[Change detection data]
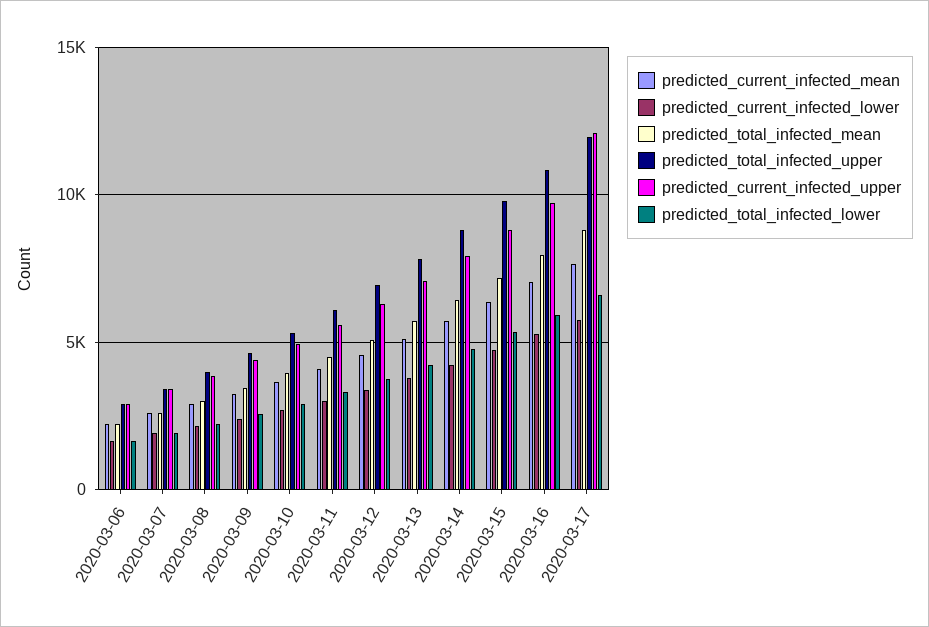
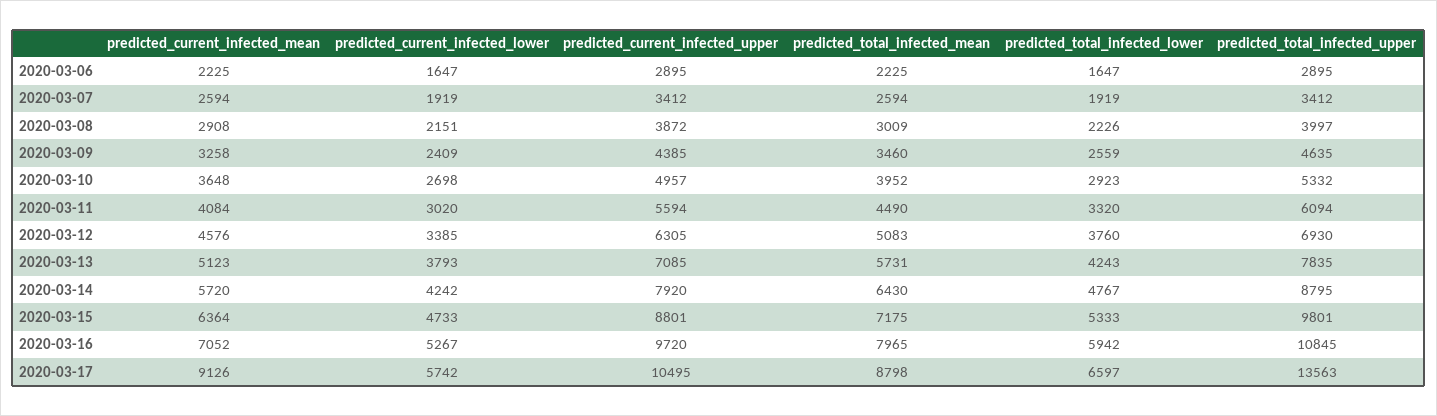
  {
    "predicted_current_infected_mean": {
      "2020-03-06": 2225,
      "2020-03-07": 2594,
      "2020-03-08": 2908,
      "2020-03-09": 3258,
      "2020-03-10": 3648,
      "2020-03-11": 4084,
      "2020-03-12": 4576,
      "2020-03-13": 5123,
      "2020-03-14": 5720,
      "2020-03-15": 6364,
      "2020-03-16": 7052,
-     "2020-03-17": 7500
+     "2020-03-17": 9126
    },
    "predicted_current_infected_lower": {
      "2020-03-06": 1647,
      "2020-03-07": 1919,
      "2020-03-08": 2151,
      "2020-03-09": 2409,
      "2020-03-10": 2698,
      "2020-03-11": 3020,
      "2020-03-12": 3385,
      "2020-03-13": 3793,
      "2020-03-14": 4242,
      "2020-03-15": 4733,
      "2020-03-16": 5267,
      "2020-03-17": 5742
    },
    "predicted_total_infected_mean": {
      "2020-03-06": 2225,
      "2020-03-07": 2594,
      "2020-03-08": 3009,
      "2020-03-09": 3460,
      "2020-03-10": 3952,
      "2020-03-11": 4490,
      "2020-03-12": 5083,
      "2020-03-13": 5731,
      "2020-03-14": 6430,
      "2020-03-15": 7175,
      "2020-03-16": 7965,
      "2020-03-17": 8798
    },
    "predicted_total_infected_upper": {
      "2020-03-06": 2895,
      "2020-03-07": 3412,
      "2020-03-08": 3997,
      "2020-03-09": 4635,
      "2020-03-10": 5332,
      "2020-03-11": 6094,
      "2020-03-12": 6930,
      "2020-03-13": 7835,
      "2020-03-14": 8795,
      "2020-03-15": 9801,
      "2020-03-16": 10845,
-     "2020-03-17": 12000
+     "2020-03-17": 13563
    },
    "predicted_current_infected_upper": {
      "2020-03-06": 2895,
      "2020-03-07": 3412,
      "2020-03-08": 3872,
      "2020-03-09": 4385,
      "2020-03-10": 4957,
      "2020-03-11": 5594,
      "2020-03-12": 6305,
      "2020-03-13": 7085,
      "2020-03-14": 7920,
      "2020-03-15": 8801,
      "2020-03-16": 9720,
-     "2020-03-17": 12000
+     "2020-03-17": 10495
    },
    "predicted_total_infected_lower": {
      "2020-03-06": 1647,
      "2020-03-07": 1919,
      "2020-03-08": 2226,
      "2020-03-09": 2559,
      "2020-03-10": 2923,
      "2020-03-11": 3320,
      "2020-03-12": 3760,
      "2020-03-13": 4243,
      "2020-03-14": 4767,
      "2020-03-15": 5333,
      "2020-03-16": 5942,
      "2020-03-17": 6597
    }
  }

[EXERCISE GOAL] Your copy should hold all the data word for word. It should hold no pictures.

[SOLUTION]
  {
    "predicted_current_infected_mean": {
      "2020-03-06": 2225,
      "2020-03-07": 2594,
      "2020-03-08": 2908,
      "2020-03-09": 3258,
      "2020-03-10": 3648,
      "2020-03-11": 4084,
      "2020-03-12": 4576,
      "2020-03-13": 5123,
      "2020-03-14": 5720,
      "2020-03-15": 6364,
      "2020-03-16": 7052,
-     "2020-03-17": 7500
+     "2020-03-17": 9126
    },
    "predicted_current_infected_lower": {
      "2020-03-06": 1647,
      "2020-03-07": 1919,
      "2020-03-08": 2151,
      "2020-03-09": 2409,
      "2020-03-10": 2698,
      "2020-03-11": 3020,
      "2020-03-12": 3385,
      "2020-03-13": 3793,
      "2020-03-14": 4242,
      "2020-03-15": 4733,
      "2020-03-16": 5267,
      "2020-03-17": 5742
    },
    "predicted_total_infected_mean": {
      "2020-03-06": 2225,
      "2020-03-07": 2594,
      "2020-03-08": 3009,
      "2020-03-09": 3460,
      "2020-03-10": 3952,
      "2020-03-11": 4490,
      "2020-03-12": 5083,
      "2020-03-13": 5731,
      "2020-03-14": 6430,
      "2020-03-15": 7175,
      "2020-03-16": 7965,
      "2020-03-17": 8798
    },
    "predicted_total_infected_upper": {
      "2020-03-06": 2895,
      "2020-03-07": 3412,
      "2020-03-08": 3997,
      "2020-03-09": 4635,
      "2020-03-10": 5332,
      "2020-03-11": 6094,
      "2020-03-12": 6930,
      "2020-03-13": 7835,
      "2020-03-14": 8795,
      "2020-03-15": 9801,
      "2020-03-16": 10845,
-     "2020-03-17": 12000
+     "2020-03-17": 13563
    },
    "predicted_current_infected_upper": {
      "2020-03-06": 2895,
      "2020-03-07": 3412,
      "2020-03-08": 3872,
      "2020-03-09": 4385,
      "2020-03-10": 4957,
      "2020-03-11": 5594,
      "2020-03-12": 6305,
      "2020-03-13": 7085,
      "2020-03-14": 7920,
      "2020-03-15": 8801,
      "2020-03-16": 9720,
-     "2020-03-17": 12000
+     "2020-03-17": 10495
    },
    "predicted_total_infected_lower": {
      "2020-03-06": 1647,
      "2020-03-07": 1919,
      "2020-03-08": 2226,
      "2020-03-09": 2559,
      "2020-03-10": 2923,
      "2020-03-11": 3320,
      "2020-03-12": 3760,
      "2020-03-13": 4243,
      "2020-03-14": 4767,
      "2020-03-15": 5333,
      "2020-03-16": 5942,
      "2020-03-17": 6597
    }
  }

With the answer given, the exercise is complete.